Access and Mobility Function (AMF) knows the cell or tracking area where the subscriber is located. AMF ensures that the subscriber is allowed on the network and authenticates the subscriber. Also, AMF allocates the user equipment with a Globally Unique Temporary ID (GUTI) during mobility and periodic updates.
The Session Management Function (SMF) is responsible for the user equipment’s session management and IP address allocation. Directions based on decisions related to creating, modifying or terminating a session to the UPF are given.
SMF liaisons with PCF for policy and QoS enforcement. Also, SMF performs the selection and control of UPF.
Unified Data Management (UDM) stores subscriber profiles and data network profiles.

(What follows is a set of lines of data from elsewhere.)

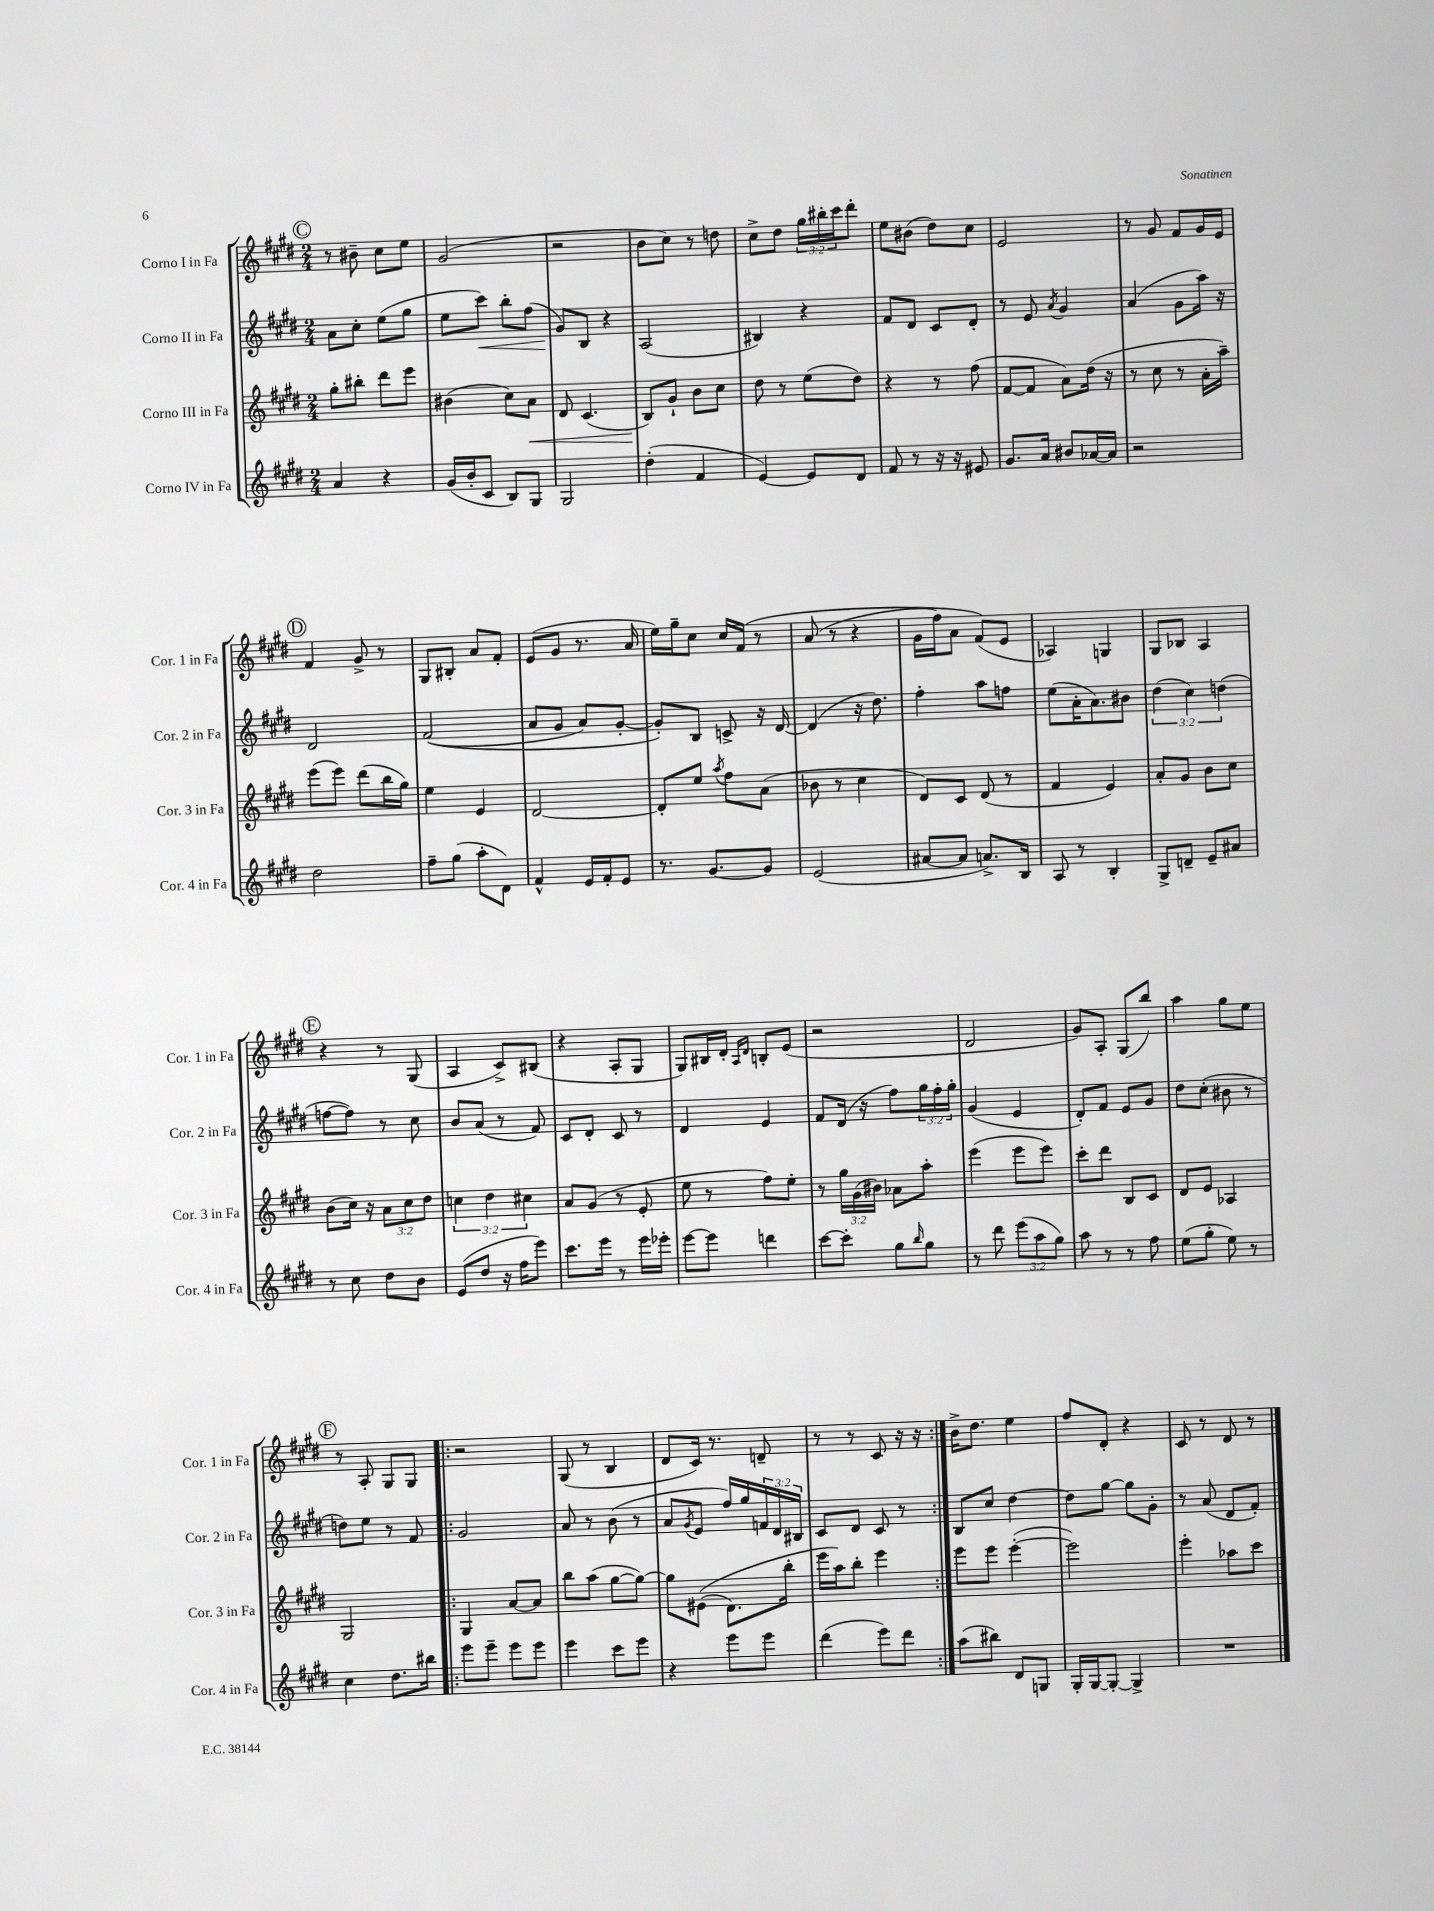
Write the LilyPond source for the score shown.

<<
\new StaffGroup <<
\new Staff = "s0" \with { instrumentName = "Corno I in Fa" shortInstrumentName = "Cor. 1 in Fa" } {
    \clef treble \key e \major \numericTimeSignature \time 2/4 \override Staff.TupletNumber.text = #tuplet-number::calc-fraction-text
    \mark \markup { \circle "C" } r8 bis'8-- cis''8 e''8 |
    gis'2( |
    r2 |
    b'8 cis''8) r8 d''8 |
    cis''8-> dis''8 \tuplet 3/2 { gis''16 bis''16-. cis'''16 } dis'''8-. |
    e''8 bis'8( dis''8) cis''8 |
    e'2 |
    r8 gis'8 fis'8 gis'16 e'16 |
    \mark \markup { \circle "D" } fis'4 gis'8-> r8 |
    gis8 bis8-. a'8 fis'8-. |
    e'8( gis'8 r8. a'16 |
    e''16) gis''16-- cis''8 cis''16 fis'16\( r8 |
    a'8( r8 r4 |
    gis'16 fis''16) a'8 fis'8(\) e'8 |
    aes4) g4 |
    gis8 bes8 a4 |
    \mark \markup { \circle "E" } r4 r8 gis8( |
    a4 cis'8->) bis8( |
    r4 a8-. gis8 |
    gis8) bis16 dis'16-. \grace { a16 dis'16 } b8-. e'8( |
    r2 |
    dis'2 |
    gis'8) a8-. gis8( b''8) |
    a''4 gis''8 e''8 |
    \mark \markup { \circle "F" } r8 a8-. gis8 gis8 |
    \repeat volta 2 { r2 |
    gis8( r8 b4 |
    dis'8 cis'16) r8. d'8-- |
    r8 r8 cis'8 r16 r16 | }
    b'16-> dis''8. e''4 |
    fis''8 dis'8-. r4 |
    cis'8 r8 dis'8 r8 \bar "|." |
}
\new Staff = "s1" \with { instrumentName = "Corno II in Fa" shortInstrumentName = "Cor. 2 in Fa" } {
    \clef treble \key e \major \numericTimeSignature \time 2/4 \override Staff.TupletNumber.text = #tuplet-number::calc-fraction-text
    \mark \markup { \circle "C" } a'8 cis''8-. e''8( gis''8 |
    e''8 cis'''8\<) b''8-. fis''8( |
    gis'8\!) b8 r4 |
    a2( |
    bis4) r4 |
    fis'8 dis'8 cis'8 dis'8-. |
    r8 e'8 \acciaccatura { a'8 } gis'4 |
    a'4( gis'8 a''16) r16 |
    \mark \markup { \circle "D" } dis'2 |
    fis'2(\( |
    a'8 gis'8 a'8) gis'8~-. |
    gis'8-.\) b8 c'8-> r16 dis'16~ |
    dis'4( r16 dis''8.) |
    fis''4-. a''8 f''8 |
    e''8( a'16-. a'8.) bis'8 |
    \tuplet 3/2 { dis''4( cis''4) d''4( } |
    \mark \markup { \circle "E" } f''8~ f''8) r8 cis''8 |
    b'8 a'8( r8 fis'8) |
    cis'8 dis'8-. cis'8 r8 |
    dis'4 e'4 |
    fis'8 dis'16( r16 fis''8) \tuplet 3/2 { gis''16 fis''16-. gis''16-. } |
    gis'4( e'4 |
    dis'8-.) fis'8 e'8 gis'8 |
    dis''8 cis''8-.( bis'8 r8 |
    \mark \markup { \circle "F" } d''8) e''8 r8 fis'8 |
    \repeat volta 2 { gis'2 |
    a'8 r8 b'8( r8 |
    a'8 \acciaccatura { gis'8 } e'8 fis''16) gis''16 \tuplet 3/2 { f'16 dis'16 bis16 } |
    cis'8 dis'8 cis'8 r8 | }
    b8 cis''8 dis''4~ |
    dis''8 gis''8~ gis''8 gis'8-. |
    r8 a'8( dis'8 fis'8-.) \bar "|." |
}
\new Staff = "s2" \with { instrumentName = "Corno III in Fa" shortInstrumentName = "Cor. 3 in Fa" } {
    \clef treble \key e \major \numericTimeSignature \time 2/4 \override Staff.TupletNumber.text = #tuplet-number::calc-fraction-text
    \mark \markup { \circle "C" } gis''8-. bis''8-. dis'''8 e'''8 |
    bis'4( cis''8) a'8\< |
    dis'8 cis'4.( |
    b8\!) gis'8-! b'8 cis''8 |
    dis''8 r8 e''8( dis''8) |
    r4 r8 fis''8( |
    fis'8~ fis'8 a'8) dis''16( r16 |
    r8 cis''8 r8 a'16-. a''16--) |
    \mark \markup { \circle "D" } e'''8( e'''8) dis'''8( b''16 gis''16) |
    e''4 e'4 |
    dis'2~ |
    dis'8-. e''8 \acciaccatura { a''8 } fis''8 a'8( |
    bes'8 r8 cis''4 |
    dis'8) cis'8 dis'8( r8 |
    fis'4 e'4) |
    a'8-. gis'8 b'8 cis''8 |
    \mark \markup { \circle "E" } b'8( cis''16) r16 \tuplet 3/2 { a'8 cis''8 dis''8 } |
    \tuplet 3/2 { c''4 dis''4 cis''4 } |
    a'8 gis'8( r8 e'8-. |
    e''8 r8 fis''8) e''8-. |
    r8 \tuplet 3/2 { gis''16 gis'16( bis'16) } aes'8 a''8-. |
    e'''4( e'''8 e'''8) |
    cis'''8-. dis'''8 b8 cis'8 |
    dis'8 e'8 aes4 |
    \mark \markup { \circle "F" } gis2 |
    \repeat volta 2 { gis4 a'8~ a'8 |
    b''8 a''8( gis''8~ gis''8~) |
    gis''8 eis'8(\( dis'8.) b''16-. |
    e'''16 a''16\) b''8-. e'''4 | }
    e'''8 e'''8 e'''4~-.( |
    e'''2) |
    e'''4-. aes''8 cis'''8 \bar "|." |
}
\new Staff = "s3" \with { instrumentName = "Corno IV in Fa" shortInstrumentName = "Cor. 4 in Fa" } {
    \clef treble \key e \major \numericTimeSignature \time 2/4 \override Staff.TupletNumber.text = #tuplet-number::calc-fraction-text
    \mark \markup { \circle "C" } a'4 r4 |
    gis'16( b'16-. cis'8 b8) gis8 |
    gis2 |
    dis''4-.( fis'4 |
    e'4~) e'8 dis'8 |
    fis'8 r8 r16 r16 eis'8 |
    gis'8. a'16 bis'8 aes'16~ aes'16 |
    r2 |
    \mark \markup { \circle "D" } dis''2 |
    fis''8-- gis''8( a''8-. dis'8) |
    fis'4-^ e'16 fis'16-. e'8 |
    r8. gis'8.~ gis'8 |
    e'2( |
    ais'8~ ais'8 a'8.->) b16 |
    a8 r8 b4-. |
    gis8-> d'8-- e'8-- ais'8 |
    \mark \markup { \circle "E" } r8 cis''8 dis''8 b'8 |
    e'8( dis''8 r16 fis''16 e'''8) |
    cis'''8. e'''16 r8 e'''16 ees'''16-. |
    e'''8~ e'''8 d'''4 |
    cis'''8~ cis'''8-. gis''8 \grace { b''16 } gis''8 |
    r8 dis'''8 \tuplet 3/2 { e'''8( a''8 gis''8) } |
    a''8 r8 r8 fis''8 |
    e''8( gis''8-. e''8) r8 |
    \mark \markup { \circle "F" } cis''4 dis''8. bis''16 |
    \repeat volta 2 { e'''8 e'''8-- e'''8 e'''8 |
    e'''4 cis'''8 e'''8 |
    r4 e'''8 e'''8 |
    dis'''4( e'''8) dis'''8 | }
    a''8( bis''8) dis'8 g8 |
    gis16-. gis16~ gis8~-. gis4-> |
    R2 \bar "|." |
}
>>
>>
\layout { \context { \Score \remove "Bar_number_engraver" } }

User Plane Function (UPF) is responsible for processing and forwarding data. If the user moves from one g-Node B to another, the traffic continues on the same connected UPF.
Based on the rules from SMF, UPF ensures the quality of service. Packet Data Unit (PDU) sessions provide connectivity between the device and the Data Network. Quality of service (QoS) flow within a PDU session offers different QoS levels for different services.
The Policy Control Function (PCF) takes dynamic decisions based on network conditions. Hence, it decides the correct resource allocation for a user to access a particular service.
ThinkPalm helps you redefine your business process and helps you adopt innovative communications technology. We boast a world-class testing lab that features Spirent and Ixia devices, research and development for identifying opportunities in software-defined network (SDN)/ Network functions virtualization (NFV), Software-defined Wide Area Networks (SD-WAN) to incorporate the advanced technologies while offering services to our clients.
Thus, you can rely on ThinkPalm’s 5G services in communications, network and product engineering, designed to provide advanced and unique services. Also, keep track of the performance of your 5G network consistently using fail-safe testing devices.
Wireless technology has been evolving all through these years to meet the ever-increasing demands. The vision for 6G technology lists record-breaking data transfer speeds, lower latency and improved security. Additionally, it aims at enhanced machine-to-machine (M2M) communication and advanced features such as holographic communications and AI-powered networks.